## Try it:
Copy every line of text in the material below without any changes, and leave the pictures out of your answer.

## Text data extracted from pages:
== Segment start ==

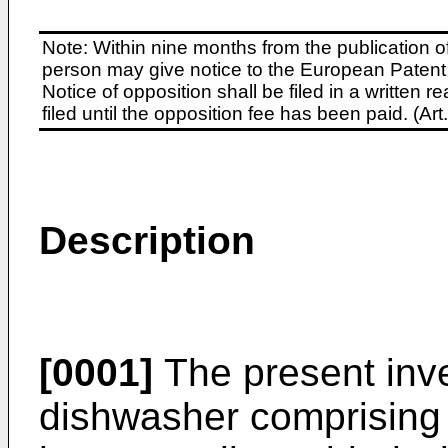
Note: Within nine months from the publication o
person may give notice to the European Patent 
Notice of opposition shall be filed in a written
filed until the opposition fee has been paid. (A
Description
[0001]
The present inve
dishwasher comprising 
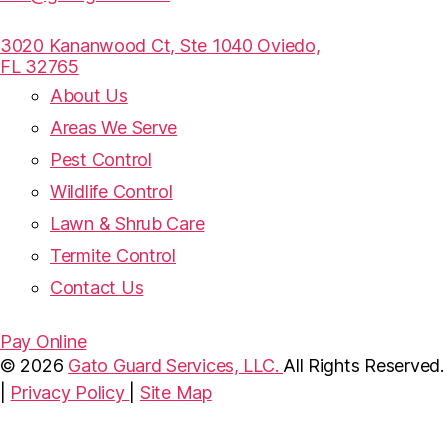
3020 Kananwood Ct, Ste 1040 Oviedo,
FL 32765
About Us
Areas We Serve
Pest Control
Wildlife Control
Lawn & Shrub Care
Termite Control
Contact Us
Pay Online
© 2026
Gato Guard Services, LLC.
All Rights Reserved.
|
Privacy Policy
|
Site Map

== Segment end ==

## Exercise result:
Note: Within nine months from the publication o
person may give notice to the European Patent 
Notice of opposition shall be filed in a written
filed until the opposition fee has been paid. (A
Description
[0001]
The present inve
dishwasher comprising 
3020 Kananwood Ct, Ste 1040 Oviedo,
FL 32765
About Us
Areas We Serve
Pest Control
Wildlife Control
Lawn & Shrub Care
Termite Control
Contact Us
Pay Online
© 2026
Gato Guard Services, LLC.
All Rights Reserved.
|
Privacy Policy
|
Site Map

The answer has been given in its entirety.